As previously mentioned in Part B of Question C, the best option for Durr would be to enter with
two products for the two segments we have gotten from the segmentation analysis. By targeting
the two segments, we will gain a higher revenue.
e) Design a short marketing plan with 4Ps based on your recommendation above. Justify
your plan based on your analysis (10 points)

Product: The products that Durr should sell to Cluster 1 (size 9) is Premier DX + Base, and
Servair DX and Base Model for Cluster 2 (size 22). Price: Base = $700,000 ; Premier & Service
= $900,000 Place: Durr should sell its products through two different channels: it’s own
distribution centres as well as through an online website. Since cluster 1 prefers high efficiency
and low delivery time, an online sales platform would satisfy these needs more adequately than
selling through distribution centres. Promotion: A promotion strategy could revolve around
partnering with various sustainability groups as well as the government. These partnerships
would help promote ideas that reduce air pollution, while at the same time, increasing brand
awareness.

f) Discuss any shortcomings in your analysis and/or data and how would you change the data
collection if you had an opportunity to do so? (5 points)
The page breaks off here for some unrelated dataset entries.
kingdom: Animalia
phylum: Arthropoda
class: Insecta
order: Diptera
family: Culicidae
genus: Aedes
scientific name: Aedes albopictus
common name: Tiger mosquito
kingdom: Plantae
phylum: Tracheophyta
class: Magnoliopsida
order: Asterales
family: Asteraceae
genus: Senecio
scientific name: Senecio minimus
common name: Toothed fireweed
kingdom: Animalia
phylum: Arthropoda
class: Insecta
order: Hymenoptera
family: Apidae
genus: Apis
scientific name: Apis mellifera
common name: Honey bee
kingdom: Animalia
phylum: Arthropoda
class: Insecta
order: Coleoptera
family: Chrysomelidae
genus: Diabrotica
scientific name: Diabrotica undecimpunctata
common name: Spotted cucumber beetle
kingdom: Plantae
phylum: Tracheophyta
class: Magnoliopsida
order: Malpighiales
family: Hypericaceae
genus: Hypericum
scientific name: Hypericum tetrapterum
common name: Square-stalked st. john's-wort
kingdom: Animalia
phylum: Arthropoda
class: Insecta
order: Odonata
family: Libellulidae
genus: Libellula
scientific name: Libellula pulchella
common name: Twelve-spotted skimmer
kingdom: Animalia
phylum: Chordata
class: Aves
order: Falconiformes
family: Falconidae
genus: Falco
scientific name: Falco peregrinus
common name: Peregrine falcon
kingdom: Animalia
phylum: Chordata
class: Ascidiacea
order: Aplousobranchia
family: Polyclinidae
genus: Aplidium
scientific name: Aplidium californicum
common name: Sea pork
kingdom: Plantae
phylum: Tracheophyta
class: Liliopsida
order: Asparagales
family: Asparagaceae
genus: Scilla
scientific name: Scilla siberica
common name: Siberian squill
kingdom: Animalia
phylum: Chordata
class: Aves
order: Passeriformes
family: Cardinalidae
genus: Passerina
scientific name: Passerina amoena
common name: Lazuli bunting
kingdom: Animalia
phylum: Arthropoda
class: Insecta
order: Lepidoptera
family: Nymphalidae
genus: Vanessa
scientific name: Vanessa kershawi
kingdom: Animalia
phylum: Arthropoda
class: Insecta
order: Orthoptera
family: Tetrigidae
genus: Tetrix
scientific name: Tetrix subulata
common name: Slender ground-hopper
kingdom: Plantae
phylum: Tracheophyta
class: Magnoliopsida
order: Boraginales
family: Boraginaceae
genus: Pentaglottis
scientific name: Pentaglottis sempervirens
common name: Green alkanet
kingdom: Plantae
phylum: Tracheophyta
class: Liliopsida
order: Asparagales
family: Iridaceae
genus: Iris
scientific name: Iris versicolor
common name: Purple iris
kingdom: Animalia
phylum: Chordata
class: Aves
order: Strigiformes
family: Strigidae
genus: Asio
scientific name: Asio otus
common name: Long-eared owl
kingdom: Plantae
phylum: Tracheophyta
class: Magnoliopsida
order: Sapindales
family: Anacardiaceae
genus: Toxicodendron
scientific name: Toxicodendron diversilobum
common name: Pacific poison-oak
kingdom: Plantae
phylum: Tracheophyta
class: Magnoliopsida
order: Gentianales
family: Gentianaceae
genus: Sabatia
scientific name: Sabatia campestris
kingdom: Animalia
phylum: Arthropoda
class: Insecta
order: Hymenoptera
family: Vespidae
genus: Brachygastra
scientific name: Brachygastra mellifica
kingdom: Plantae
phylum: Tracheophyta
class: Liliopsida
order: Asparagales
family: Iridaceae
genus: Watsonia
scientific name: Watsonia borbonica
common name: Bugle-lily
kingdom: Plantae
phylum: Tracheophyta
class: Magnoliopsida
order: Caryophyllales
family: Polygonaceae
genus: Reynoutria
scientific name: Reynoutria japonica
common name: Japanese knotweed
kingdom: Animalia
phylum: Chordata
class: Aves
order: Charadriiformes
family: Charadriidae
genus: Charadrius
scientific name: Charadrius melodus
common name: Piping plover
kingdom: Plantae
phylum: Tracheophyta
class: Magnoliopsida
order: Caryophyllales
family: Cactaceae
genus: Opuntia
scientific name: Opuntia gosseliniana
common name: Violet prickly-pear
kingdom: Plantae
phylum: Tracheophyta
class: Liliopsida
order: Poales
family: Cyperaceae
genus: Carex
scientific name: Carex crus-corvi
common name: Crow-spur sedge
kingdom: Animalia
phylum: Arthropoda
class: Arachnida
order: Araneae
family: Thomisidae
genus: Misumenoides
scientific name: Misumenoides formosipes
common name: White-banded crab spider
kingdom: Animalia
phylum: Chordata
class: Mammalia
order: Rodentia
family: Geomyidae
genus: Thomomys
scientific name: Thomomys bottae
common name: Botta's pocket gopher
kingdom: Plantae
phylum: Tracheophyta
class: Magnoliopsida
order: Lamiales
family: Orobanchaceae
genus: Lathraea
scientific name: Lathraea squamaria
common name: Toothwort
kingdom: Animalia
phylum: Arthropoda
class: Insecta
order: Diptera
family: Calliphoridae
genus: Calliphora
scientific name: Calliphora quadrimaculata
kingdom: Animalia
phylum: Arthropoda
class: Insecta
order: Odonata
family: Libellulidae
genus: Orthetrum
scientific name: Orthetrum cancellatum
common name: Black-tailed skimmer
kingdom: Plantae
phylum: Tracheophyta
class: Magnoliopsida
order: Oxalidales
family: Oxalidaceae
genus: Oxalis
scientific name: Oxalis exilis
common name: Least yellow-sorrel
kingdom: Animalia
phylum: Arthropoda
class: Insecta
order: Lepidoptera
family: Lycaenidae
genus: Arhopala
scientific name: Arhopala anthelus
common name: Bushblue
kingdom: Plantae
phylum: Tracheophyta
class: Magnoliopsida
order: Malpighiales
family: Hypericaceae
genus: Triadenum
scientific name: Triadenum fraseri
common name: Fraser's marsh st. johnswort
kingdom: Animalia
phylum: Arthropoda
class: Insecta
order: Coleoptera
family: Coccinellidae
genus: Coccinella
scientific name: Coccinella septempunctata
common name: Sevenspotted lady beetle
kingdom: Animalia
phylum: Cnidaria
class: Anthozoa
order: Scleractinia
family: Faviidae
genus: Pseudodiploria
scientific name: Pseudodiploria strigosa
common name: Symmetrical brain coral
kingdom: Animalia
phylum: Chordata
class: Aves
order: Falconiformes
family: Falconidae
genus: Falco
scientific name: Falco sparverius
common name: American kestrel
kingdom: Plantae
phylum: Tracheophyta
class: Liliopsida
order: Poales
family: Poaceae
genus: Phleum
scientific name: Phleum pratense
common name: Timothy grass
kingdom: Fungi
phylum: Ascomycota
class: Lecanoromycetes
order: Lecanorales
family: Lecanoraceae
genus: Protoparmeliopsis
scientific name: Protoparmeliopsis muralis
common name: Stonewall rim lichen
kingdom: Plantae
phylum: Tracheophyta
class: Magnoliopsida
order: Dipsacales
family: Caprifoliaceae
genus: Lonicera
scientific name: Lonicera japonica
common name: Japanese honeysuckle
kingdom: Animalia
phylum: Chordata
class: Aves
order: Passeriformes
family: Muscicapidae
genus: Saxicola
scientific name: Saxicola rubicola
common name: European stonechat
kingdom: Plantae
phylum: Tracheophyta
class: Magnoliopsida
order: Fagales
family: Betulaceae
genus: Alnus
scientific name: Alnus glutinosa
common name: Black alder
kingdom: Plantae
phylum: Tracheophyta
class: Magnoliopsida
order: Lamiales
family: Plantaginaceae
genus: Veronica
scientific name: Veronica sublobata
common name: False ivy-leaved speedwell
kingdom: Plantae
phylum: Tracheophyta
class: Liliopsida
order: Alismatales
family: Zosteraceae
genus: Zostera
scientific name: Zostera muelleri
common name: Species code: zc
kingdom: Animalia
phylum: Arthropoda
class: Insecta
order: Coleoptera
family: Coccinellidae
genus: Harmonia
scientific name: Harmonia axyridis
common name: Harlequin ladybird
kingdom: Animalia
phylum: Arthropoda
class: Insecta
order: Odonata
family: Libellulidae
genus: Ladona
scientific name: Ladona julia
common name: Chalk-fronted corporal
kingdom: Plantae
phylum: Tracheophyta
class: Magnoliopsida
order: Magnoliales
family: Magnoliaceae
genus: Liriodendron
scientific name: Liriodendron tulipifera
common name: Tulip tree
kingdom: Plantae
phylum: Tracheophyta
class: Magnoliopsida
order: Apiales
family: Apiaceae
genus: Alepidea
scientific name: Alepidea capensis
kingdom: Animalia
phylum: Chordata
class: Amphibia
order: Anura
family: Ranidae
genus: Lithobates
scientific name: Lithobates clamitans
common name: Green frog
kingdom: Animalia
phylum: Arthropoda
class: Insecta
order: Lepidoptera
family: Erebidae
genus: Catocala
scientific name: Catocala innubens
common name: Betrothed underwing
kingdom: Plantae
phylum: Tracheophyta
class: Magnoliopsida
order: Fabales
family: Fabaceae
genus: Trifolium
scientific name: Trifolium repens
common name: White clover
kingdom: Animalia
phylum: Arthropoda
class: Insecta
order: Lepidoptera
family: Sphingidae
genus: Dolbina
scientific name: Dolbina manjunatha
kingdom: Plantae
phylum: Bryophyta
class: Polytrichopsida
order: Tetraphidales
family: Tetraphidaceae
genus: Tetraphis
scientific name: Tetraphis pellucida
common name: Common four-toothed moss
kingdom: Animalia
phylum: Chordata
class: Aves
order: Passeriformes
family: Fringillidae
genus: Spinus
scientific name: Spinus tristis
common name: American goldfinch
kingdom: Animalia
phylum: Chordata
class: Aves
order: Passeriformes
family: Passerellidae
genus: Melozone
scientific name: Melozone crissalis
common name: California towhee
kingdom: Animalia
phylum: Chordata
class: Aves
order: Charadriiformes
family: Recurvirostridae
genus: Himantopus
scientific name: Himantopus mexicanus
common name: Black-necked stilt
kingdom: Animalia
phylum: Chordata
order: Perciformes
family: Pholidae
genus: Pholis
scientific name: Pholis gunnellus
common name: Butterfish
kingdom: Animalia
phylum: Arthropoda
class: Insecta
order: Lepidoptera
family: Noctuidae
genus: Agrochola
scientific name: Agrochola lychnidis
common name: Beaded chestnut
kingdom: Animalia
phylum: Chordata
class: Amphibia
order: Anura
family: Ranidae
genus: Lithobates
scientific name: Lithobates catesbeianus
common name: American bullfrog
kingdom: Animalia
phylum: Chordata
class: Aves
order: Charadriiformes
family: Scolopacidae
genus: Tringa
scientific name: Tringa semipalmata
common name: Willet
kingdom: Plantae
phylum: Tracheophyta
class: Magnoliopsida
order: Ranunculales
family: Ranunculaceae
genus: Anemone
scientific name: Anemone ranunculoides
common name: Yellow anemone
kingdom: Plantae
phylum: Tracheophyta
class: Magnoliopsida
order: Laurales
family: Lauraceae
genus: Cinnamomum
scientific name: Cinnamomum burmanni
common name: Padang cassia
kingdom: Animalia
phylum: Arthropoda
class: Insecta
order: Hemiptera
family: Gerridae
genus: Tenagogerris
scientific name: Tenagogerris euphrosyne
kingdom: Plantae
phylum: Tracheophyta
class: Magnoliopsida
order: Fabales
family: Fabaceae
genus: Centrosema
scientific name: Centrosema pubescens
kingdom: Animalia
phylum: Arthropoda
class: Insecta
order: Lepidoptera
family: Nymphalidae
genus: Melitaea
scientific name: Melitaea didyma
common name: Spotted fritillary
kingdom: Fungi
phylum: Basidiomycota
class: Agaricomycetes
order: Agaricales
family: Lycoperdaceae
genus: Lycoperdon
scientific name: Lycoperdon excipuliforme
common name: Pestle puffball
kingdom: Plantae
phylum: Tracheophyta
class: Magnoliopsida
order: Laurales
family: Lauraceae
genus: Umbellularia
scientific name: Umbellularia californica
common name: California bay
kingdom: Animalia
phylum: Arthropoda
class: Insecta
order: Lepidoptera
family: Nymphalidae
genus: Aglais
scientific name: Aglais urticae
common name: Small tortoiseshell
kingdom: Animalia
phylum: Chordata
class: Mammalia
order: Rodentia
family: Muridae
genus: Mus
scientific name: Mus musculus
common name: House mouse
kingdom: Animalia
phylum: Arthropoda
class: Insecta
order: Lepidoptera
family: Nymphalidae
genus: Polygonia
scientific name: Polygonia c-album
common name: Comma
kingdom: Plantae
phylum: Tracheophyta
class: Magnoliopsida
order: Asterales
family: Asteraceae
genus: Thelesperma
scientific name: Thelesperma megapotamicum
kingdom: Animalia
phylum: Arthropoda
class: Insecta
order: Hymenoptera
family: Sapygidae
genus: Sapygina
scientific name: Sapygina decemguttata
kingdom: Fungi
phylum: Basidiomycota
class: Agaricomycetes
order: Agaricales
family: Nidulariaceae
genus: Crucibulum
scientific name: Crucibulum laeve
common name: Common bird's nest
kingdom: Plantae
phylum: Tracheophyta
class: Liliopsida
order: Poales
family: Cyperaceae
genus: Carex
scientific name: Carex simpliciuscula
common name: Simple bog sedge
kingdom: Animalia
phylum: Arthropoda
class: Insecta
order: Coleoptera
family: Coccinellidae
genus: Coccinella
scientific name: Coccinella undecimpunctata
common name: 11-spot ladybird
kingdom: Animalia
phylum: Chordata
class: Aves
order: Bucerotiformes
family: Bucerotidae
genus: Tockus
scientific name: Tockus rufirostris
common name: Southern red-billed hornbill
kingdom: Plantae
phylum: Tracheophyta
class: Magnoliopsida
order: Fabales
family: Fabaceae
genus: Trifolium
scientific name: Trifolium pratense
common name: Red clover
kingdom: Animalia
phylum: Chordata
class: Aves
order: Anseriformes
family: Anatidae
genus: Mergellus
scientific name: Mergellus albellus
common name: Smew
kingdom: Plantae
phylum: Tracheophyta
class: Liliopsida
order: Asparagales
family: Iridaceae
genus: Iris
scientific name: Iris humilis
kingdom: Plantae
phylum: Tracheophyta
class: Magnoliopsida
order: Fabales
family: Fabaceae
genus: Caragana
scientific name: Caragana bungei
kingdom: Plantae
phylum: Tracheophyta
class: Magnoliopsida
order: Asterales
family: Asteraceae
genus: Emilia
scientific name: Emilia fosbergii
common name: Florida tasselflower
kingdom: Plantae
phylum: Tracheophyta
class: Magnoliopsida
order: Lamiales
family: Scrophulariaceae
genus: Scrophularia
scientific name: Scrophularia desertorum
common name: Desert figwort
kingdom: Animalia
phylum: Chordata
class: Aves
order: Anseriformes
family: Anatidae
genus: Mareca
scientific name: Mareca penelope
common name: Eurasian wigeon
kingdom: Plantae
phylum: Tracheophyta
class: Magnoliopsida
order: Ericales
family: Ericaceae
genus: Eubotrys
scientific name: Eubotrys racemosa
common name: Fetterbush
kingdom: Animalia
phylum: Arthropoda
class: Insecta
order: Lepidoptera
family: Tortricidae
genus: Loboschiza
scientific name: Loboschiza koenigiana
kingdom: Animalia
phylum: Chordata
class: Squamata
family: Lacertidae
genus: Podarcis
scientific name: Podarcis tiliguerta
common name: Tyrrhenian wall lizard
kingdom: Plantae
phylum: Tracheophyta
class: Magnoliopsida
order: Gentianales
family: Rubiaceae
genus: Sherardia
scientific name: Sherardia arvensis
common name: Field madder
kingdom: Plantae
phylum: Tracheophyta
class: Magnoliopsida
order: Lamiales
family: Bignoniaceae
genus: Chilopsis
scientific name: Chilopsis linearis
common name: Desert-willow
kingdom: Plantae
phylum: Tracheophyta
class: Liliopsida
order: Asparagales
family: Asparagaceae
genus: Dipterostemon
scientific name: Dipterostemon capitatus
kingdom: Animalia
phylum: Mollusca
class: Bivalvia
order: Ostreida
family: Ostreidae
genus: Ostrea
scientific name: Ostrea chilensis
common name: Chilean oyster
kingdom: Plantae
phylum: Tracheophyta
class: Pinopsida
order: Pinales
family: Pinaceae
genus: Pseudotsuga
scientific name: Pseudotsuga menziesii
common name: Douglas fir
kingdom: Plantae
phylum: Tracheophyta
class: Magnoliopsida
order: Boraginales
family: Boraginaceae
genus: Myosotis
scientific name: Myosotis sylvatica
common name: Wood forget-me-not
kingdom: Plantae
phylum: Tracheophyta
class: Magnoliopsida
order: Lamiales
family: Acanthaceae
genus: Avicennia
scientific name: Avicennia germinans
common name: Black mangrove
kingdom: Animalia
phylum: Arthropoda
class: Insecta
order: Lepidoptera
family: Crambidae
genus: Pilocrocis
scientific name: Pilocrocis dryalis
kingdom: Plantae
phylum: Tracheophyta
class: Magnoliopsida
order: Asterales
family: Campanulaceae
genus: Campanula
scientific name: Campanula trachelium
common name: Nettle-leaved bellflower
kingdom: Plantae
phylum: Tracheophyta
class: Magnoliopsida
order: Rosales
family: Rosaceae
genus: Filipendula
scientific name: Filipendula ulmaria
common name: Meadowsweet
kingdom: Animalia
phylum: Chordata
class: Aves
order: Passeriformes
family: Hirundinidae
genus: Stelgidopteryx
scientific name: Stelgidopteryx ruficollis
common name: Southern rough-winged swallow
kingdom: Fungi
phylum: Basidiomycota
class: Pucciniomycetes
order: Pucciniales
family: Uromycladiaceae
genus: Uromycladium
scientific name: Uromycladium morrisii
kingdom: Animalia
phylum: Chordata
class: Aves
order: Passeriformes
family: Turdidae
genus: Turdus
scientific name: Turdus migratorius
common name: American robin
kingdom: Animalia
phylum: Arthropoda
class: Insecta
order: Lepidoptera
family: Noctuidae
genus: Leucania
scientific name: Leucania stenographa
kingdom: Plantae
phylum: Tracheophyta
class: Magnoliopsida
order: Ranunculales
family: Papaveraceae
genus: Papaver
In order to for the analysis to be even more accurate, if more information on revenue potential
was given for the Durr case, we would be able from the conjoint analysis to further elaborate on
the maximum profits per segment and extrapolate the market share per revenue earned. Without
these concrete information, we can only calculate the profit margins with the given profitability
equation what the profits were per product and use the market size to calculate the revenue per
segments. In addition, the conjoint analysis gives us the preference for a single period of time,
but time is not considered for any change in a continuous year.

g) Conclude with an Executive Summary of key-takeaways for the management of the company
from your analysis. (5 points)

For Durr to successfully thrive in the United States air emission control industry, they must be
able to sell their products to the right segments to earn the highest profit. With the conjoint and
segmentation analysis, Durr company should know by now that there is two segments possible as
their potential buyers. Segment one is more focused on on high efficiency, no warranty plans
and fast delivery service, while segment two are not price-sensitive and are interested in the
warranty programs. By selling Sevair DX and Premier DX to its respective segments, they can
generate revenue without cannibalization their sales. On the plus side, the cost of entry also is
considered, so they should expect more environmentally friendly customers seeking their
products by launching the two products in the US. None of the competitors can provide similar
products with the chosen attributes by Durr.